When the condor came, I was seated in a plastic chair, soaking high-altitude sun rays after more than a week of rain and cold.
The bird circled a few times far above my head, and then flew away toward the green and brown mountains that surround the village of Cabanaconde, Peru. The locals believe that when a condor flies overhead, somebody is about to die. But for me, the sight of the condor — regal, peaceful — suggested something different: A message, maybe, from my parents, both of whom I had just lost, half a world away, to COVID-19.
I’m a professional travel writer, and I was on assignment working on a guidebook in Peru when the coronavirus epidemic swept the globe. As I write, I remain stuck abroad — at a place called Mirko’s Home Backpacker, in Cabanaconde, at the mouth of the Colca Canyon, north of Arequipa — unable to travel back to Italy, where I’m from, or home to Malaysia, where I live. On March 16, Peru’s president, Martin Vizcarra, ordered a complete lockdown. When my parents became ill, there was no way to reach them.
“I love you, baby. I can’t talk much anymore; this flu is really knocking me down,” my mom, Tundra Sartorel, told me over the phone from Italy, the last time we spoke. “Please… always stay safe, and don’t come back now.”
My mom lived a fulfilling but ordinary life in Voghera, a small town in Lombardy. Originally from Milan, she had met my father, Maurizio Ferrarese, at her first office job.

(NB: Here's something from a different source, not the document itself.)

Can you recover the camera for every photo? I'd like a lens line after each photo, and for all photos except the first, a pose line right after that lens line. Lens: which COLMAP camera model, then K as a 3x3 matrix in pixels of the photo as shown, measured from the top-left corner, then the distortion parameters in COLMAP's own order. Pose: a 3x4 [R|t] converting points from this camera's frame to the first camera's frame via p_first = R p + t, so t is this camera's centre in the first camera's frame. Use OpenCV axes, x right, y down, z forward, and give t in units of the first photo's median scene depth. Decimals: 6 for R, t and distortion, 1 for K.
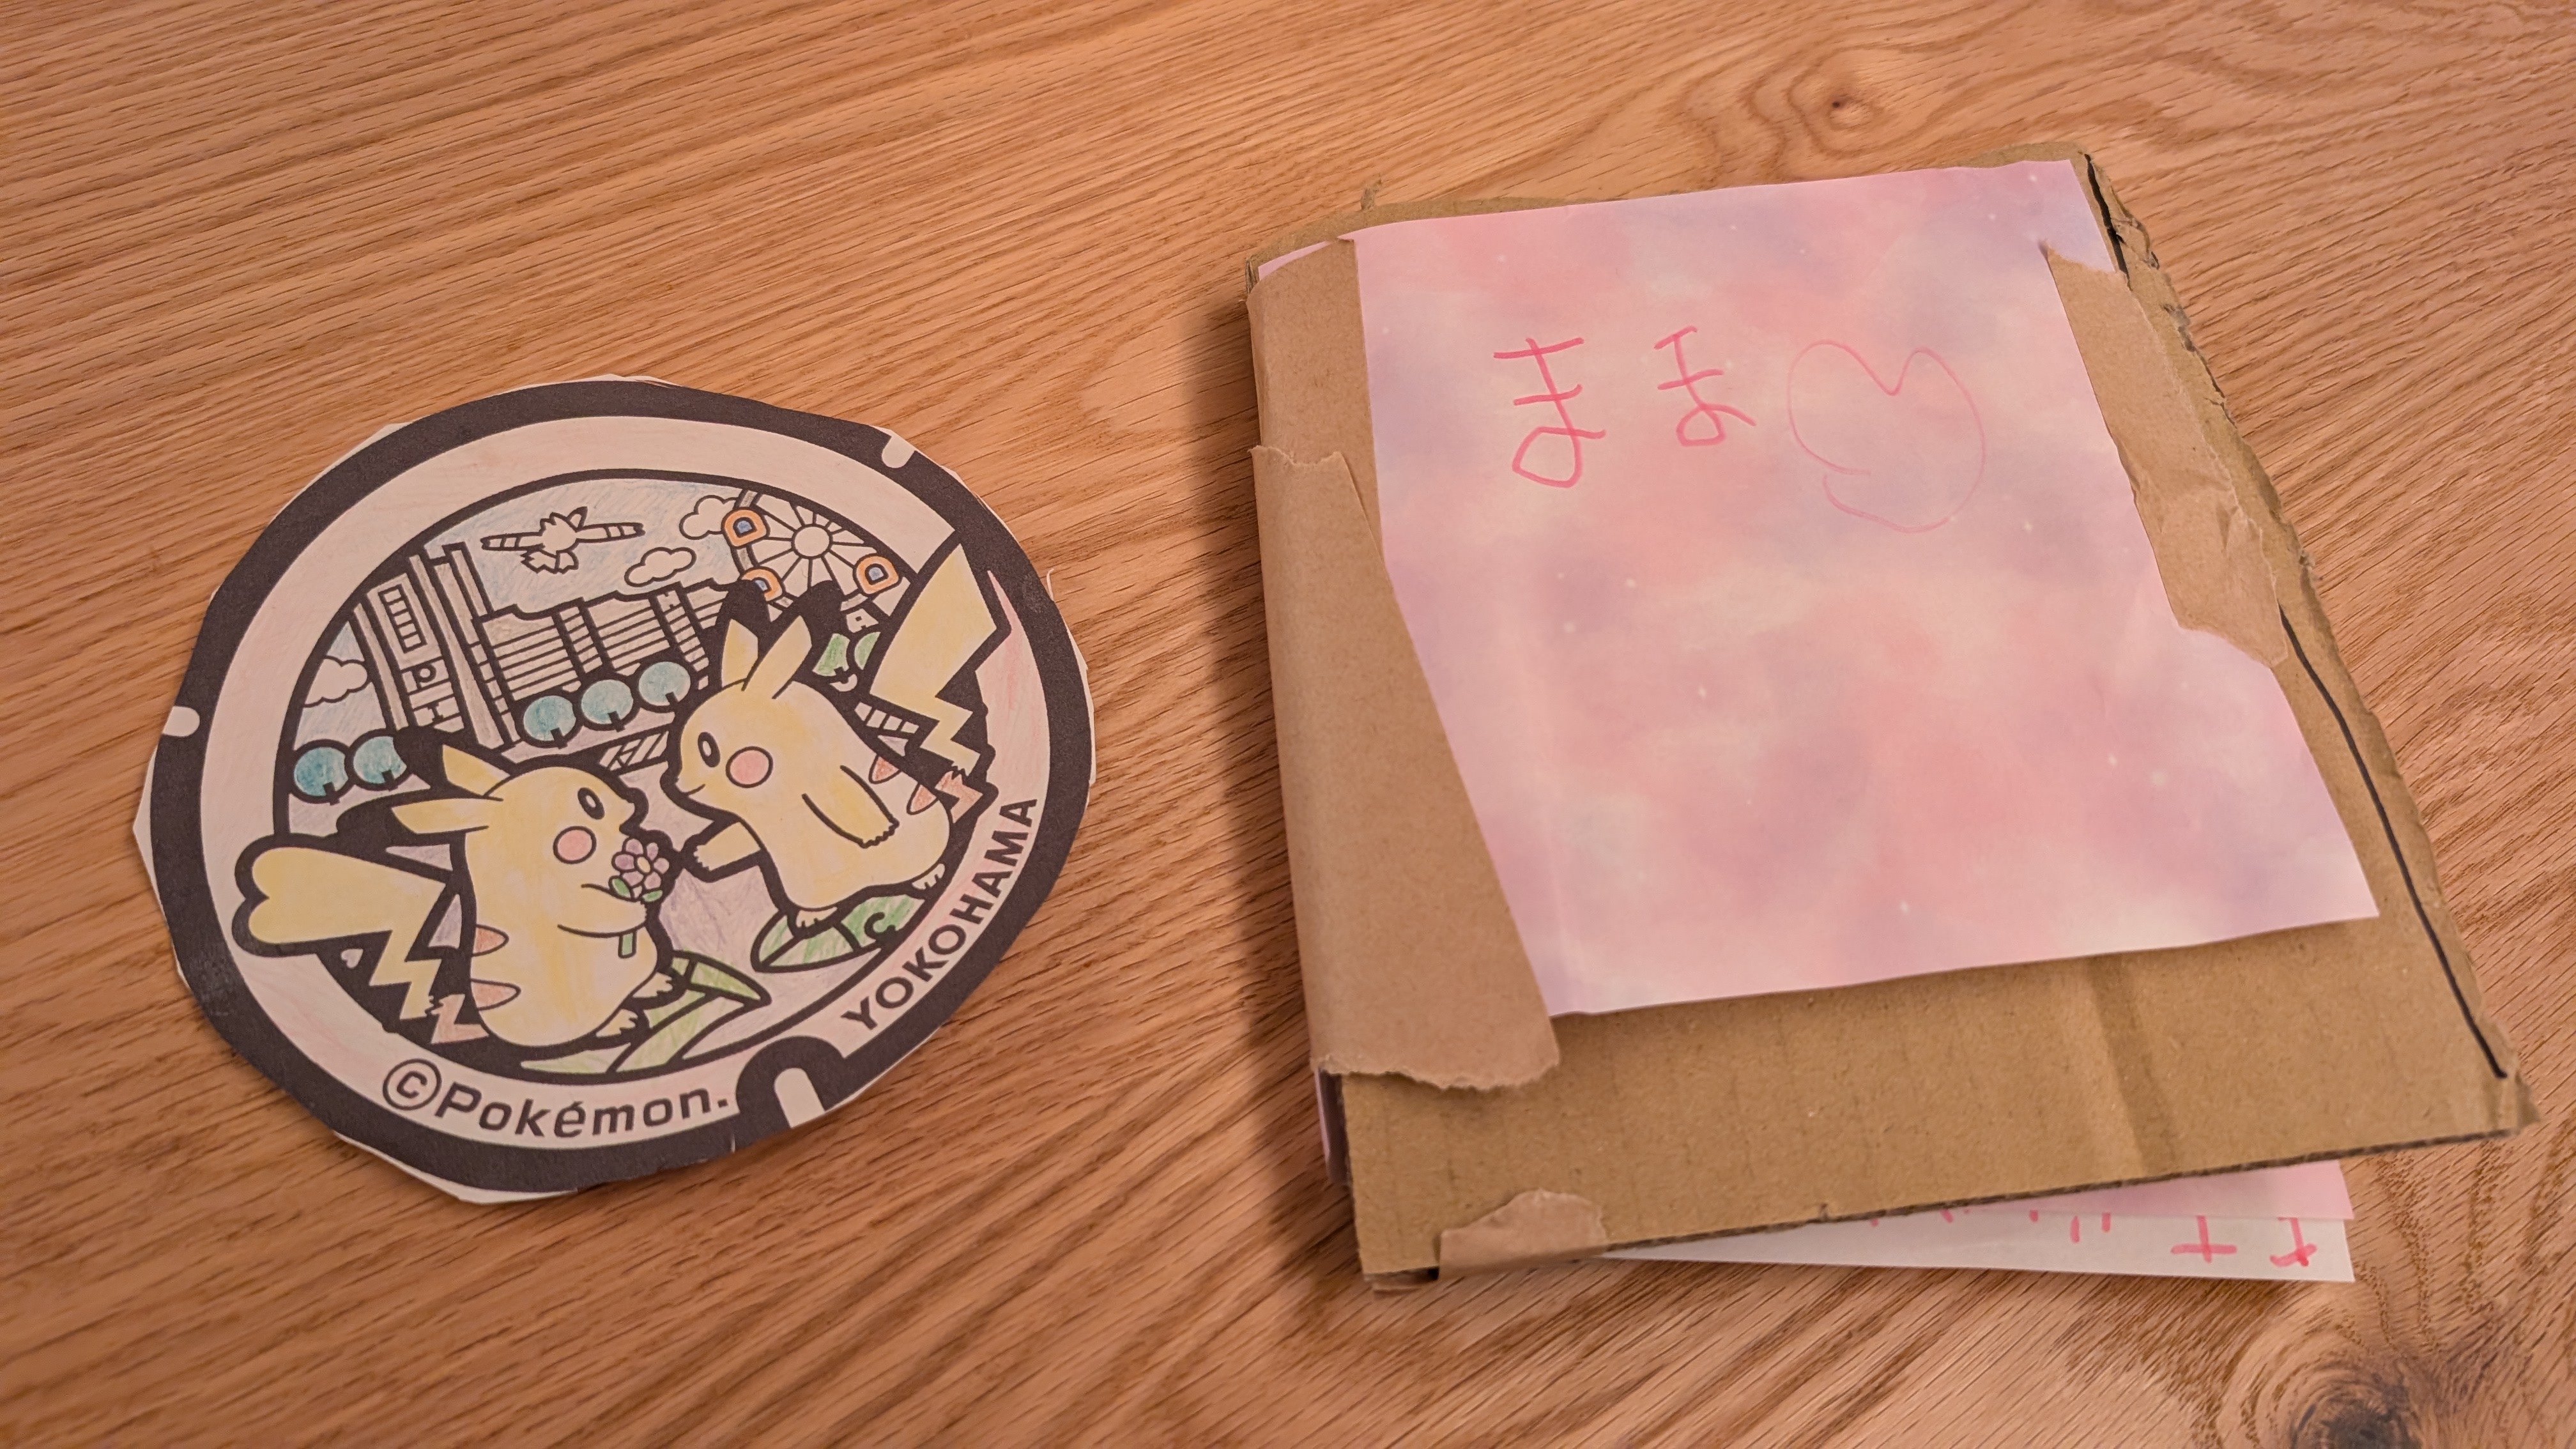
lens RADIAL K [[1835.0, 0, 1287.8], [0, 1835.0, 724.5], [0, 0, 1]] dist [-0.005282, -0.001692]
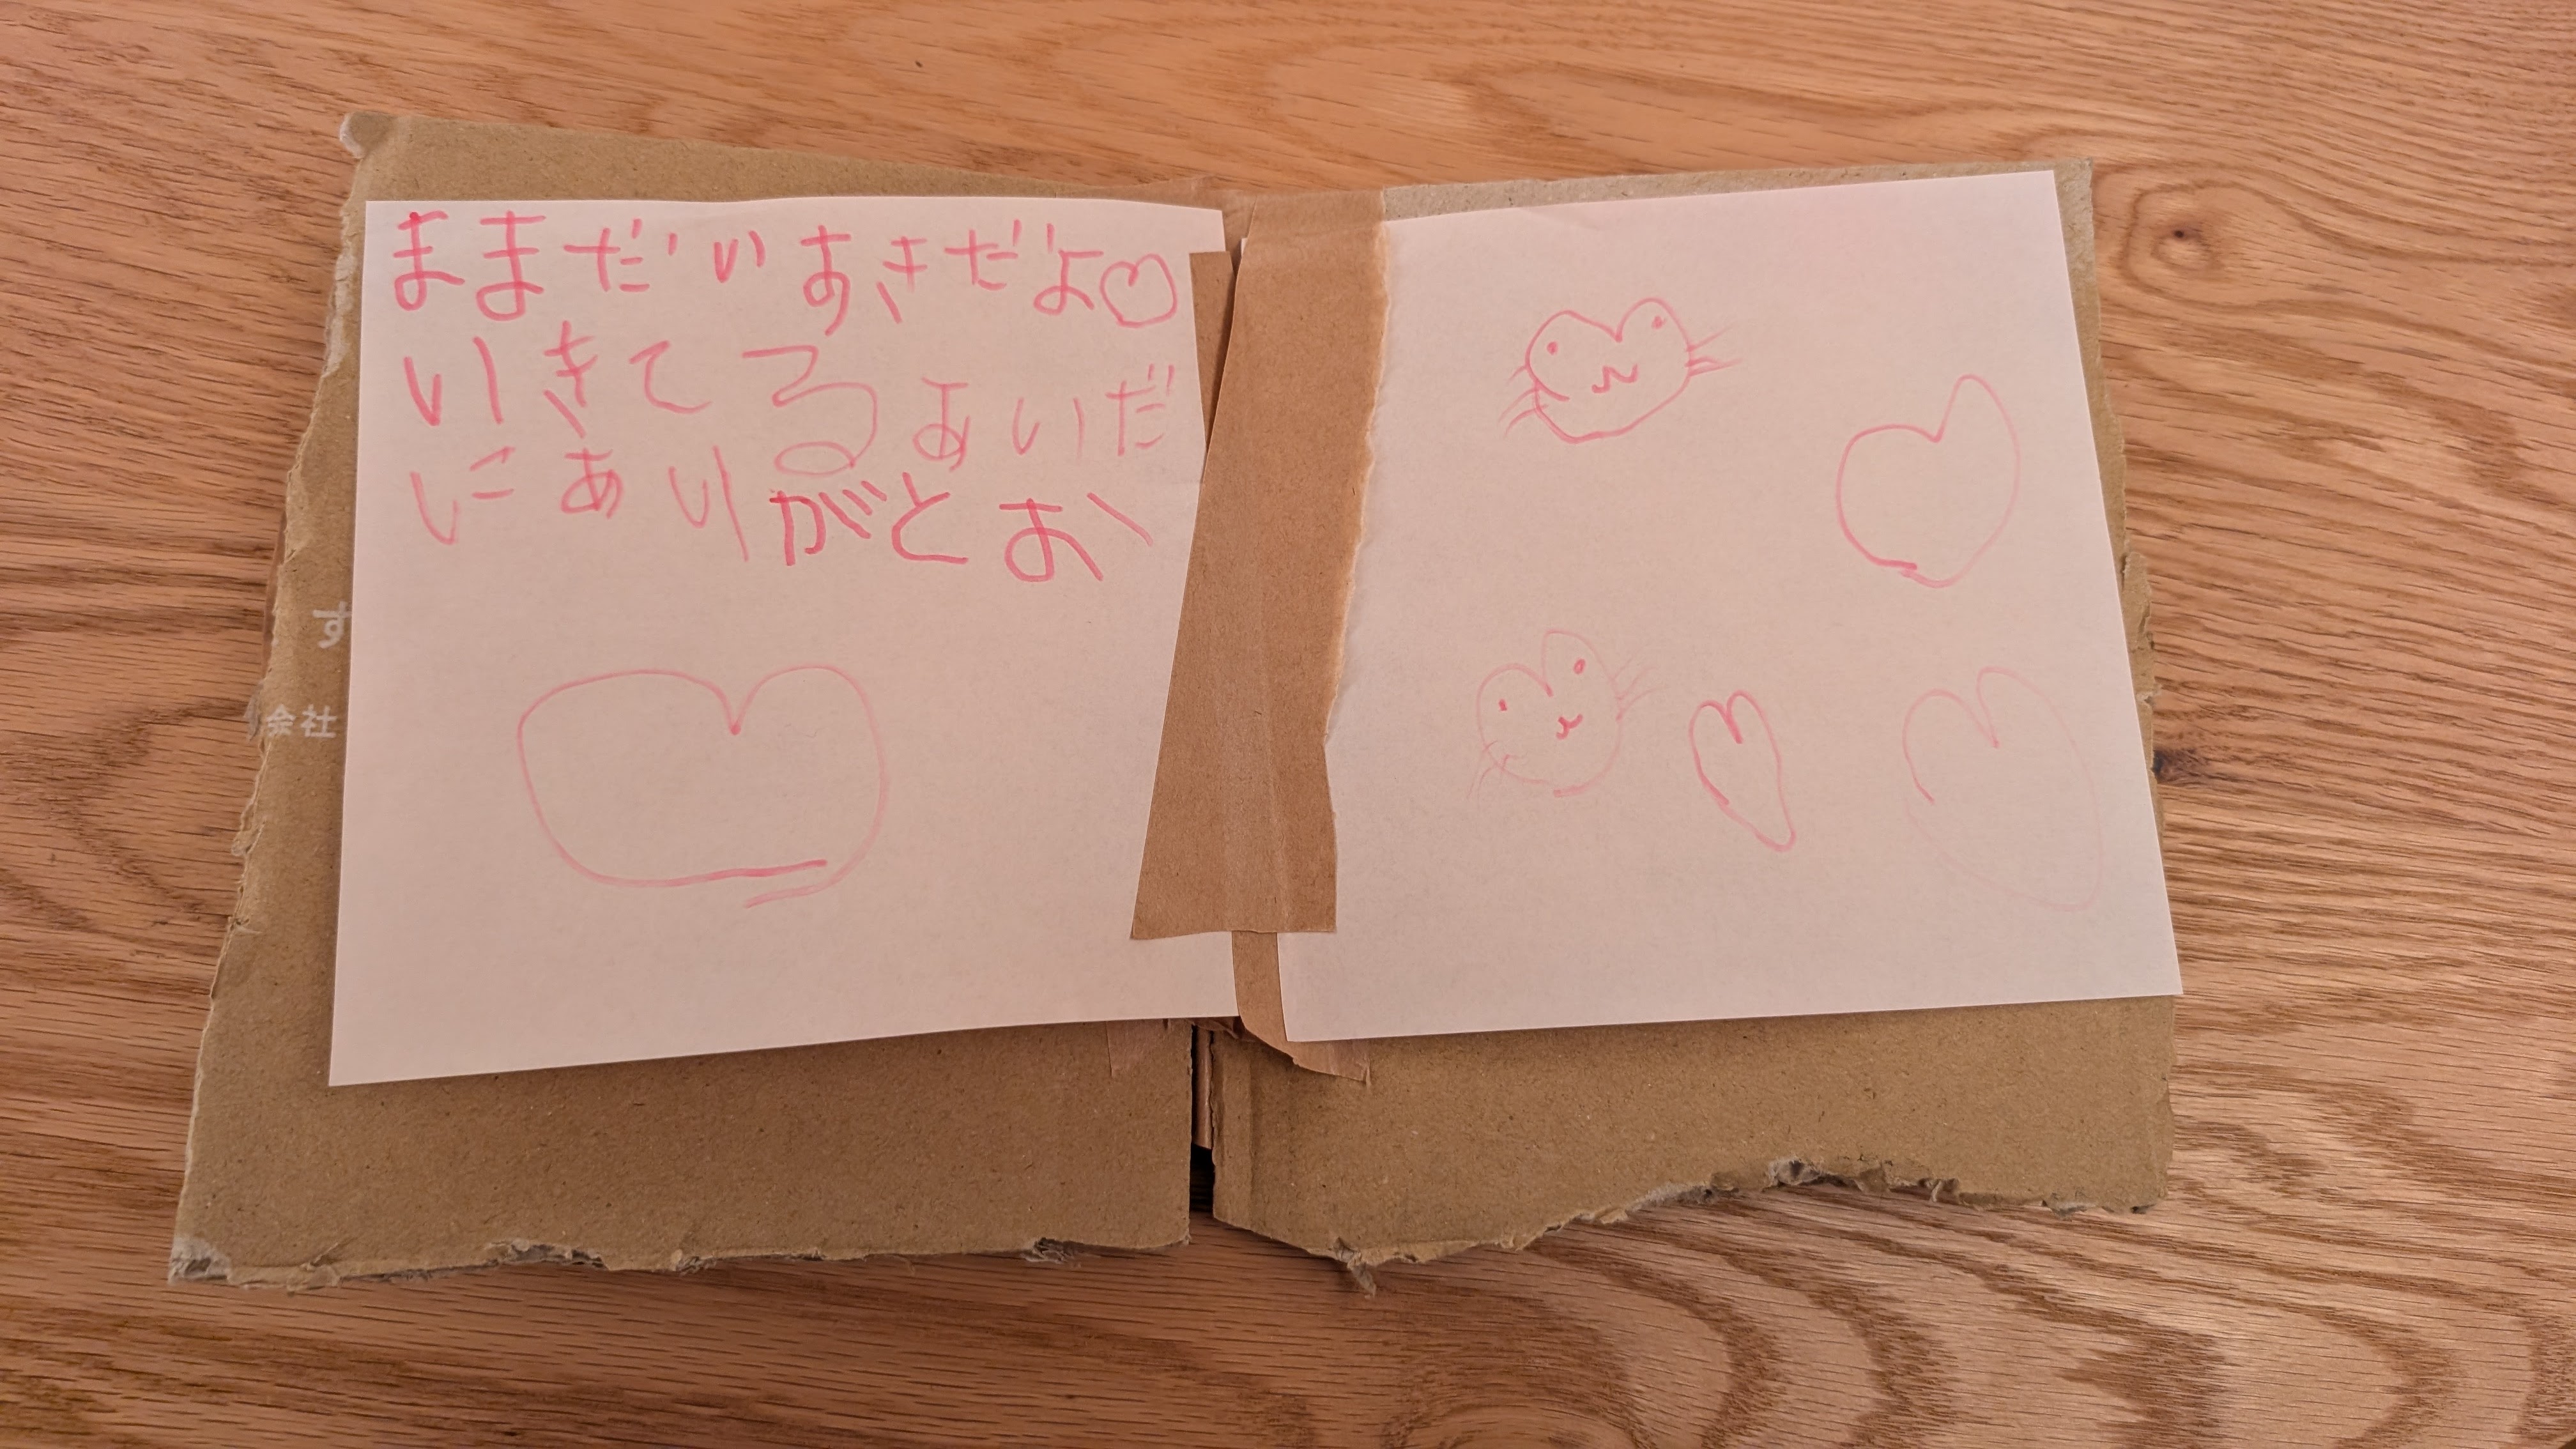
lens RADIAL K [[1835.0, 0, 1288.5], [0, 1835.0, 723.7], [0, 0, 1]] dist [-0.005282, -0.001692]
pose [[0.769315, 0.601206, -0.216117, 0.318735], [-0.552161, 0.795862, 0.248439, -0.134158], [0.321362, -0.071796, 0.944231, -0.016348]]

When they married a few years later, they decided to move to my father’s hometown — something she would always kind of regret later in life. Tundra was kind and cheerful to anybody, naturally curious, and a real fish out of water in Voghera’s very provincial aquarium. She took care of all the small details to make everyone who visited our home feel very much appreciated, cared for, and welcome.
I last saw her at the departure hall of Malpensa Airport in November 2019, a month before the novel coronavirus that took my parents first appeared in China. My parents were concerned about my trip. With Chile on fire with protests, Bolivia’s president ousted and exiled and Argentina about to have new elections that would have changed its political orientation, my father made some good points. “Latin America is very dangerous right now,” Maurizio said.
But to me, there was no place else I wanted to go. My father and I had completely different priorities in life, and it caused tension between us. While my mom and I could happily dress up the Christmas tree listening to Roky Erickson’s “Two Headed Dog” together, I couldn’t sit in a room with dad for 10 minutes without starting an argument.
And yet, beyond fighting, we were both enamored with each other. He would always be there, seated in an airport lounge chair, a tad older and wearier each and every time I came off a plane from Asia. Maurizio didn’t like to say it openly to me, but he was very proud of how I managed to build a life for myself in a faraway country. All his friends and colleagues knew about me. Meanwhile, I respected the way Dad had managed to carve his own life path, supporting a family doing what he loved — a very valuable life skill he passed onto myself and my brother, Diego.
Dad was 71 and was waiting for a hip replacement right before the COVID-19 distancing protocols started to be taken seriously in Italy. “We need to go see a doctor in Alessandria tomorrow… who knows if we’ll ever get over this,” Mom, who was 68, whispered in my phone’s earpiece as I glanced at the city of Cusco spreading quietly across a mountain valley in the pristine morning light. The surgery was scheduled for March 9, just when I would have returned from hiking to the ruins of Choquequirao, Machu Picchu’s lesser-known sister.
I called Mom for the last time on March 14 from the village of Yangde, where I was checking properties in the Colca Canyon region of Southern Peru. It was the day before the Peruvian president announced a full lockdown — and the same day my parents left our home to enter Voghera’s hospital ward. “We keep having a high fever, but the doctor came and said it’s just the seasonal flu,” my mom told me. They had, of course, been misdiagnosed. Dad was so wrecked in bed he didn’t even want to say hello on the phone.
In our last days on earth as a family, we were all trapped — me, in the 3,300-meter-high mountain village I chose for isolation, and them in a provincial hospital ward near Lombardy’s hecatomb. “They are stable,” said Diego, a biologist bound by the interprovincial lockdown in Piacenza, 45 miles away from them — as powerless as me, thousands of miles away in Peru.
On March 20, I broke my confinement and ran down to the local police station to ask for help getting home. My mother was getting worse. The cops sent me back to my hostel; without an embassy letter and a confirmed flight, there was nothing I could do.
Tundra died a few hours later. The umpteenth phone call over shaky internet connection ripped my soul apart. The blue check marks in our WhatsApp feed showed me that my mom had read my final words of love.
Dad carried a phone with him — me and my brother were terrified that someone would tell him about our mother’s death. I spent three days advising people to refrain until he could get out of the ward. But on the morning of March 23, when I switched on my phone and saw that my brother had called 15 times since 2 a.m., I knew that Dad had already rejoined his beloved wife.
“We are alone,” Diego said.
I heard him cry for the first time in a dozen years, and I realized that I had just become a 39-year-old orphan.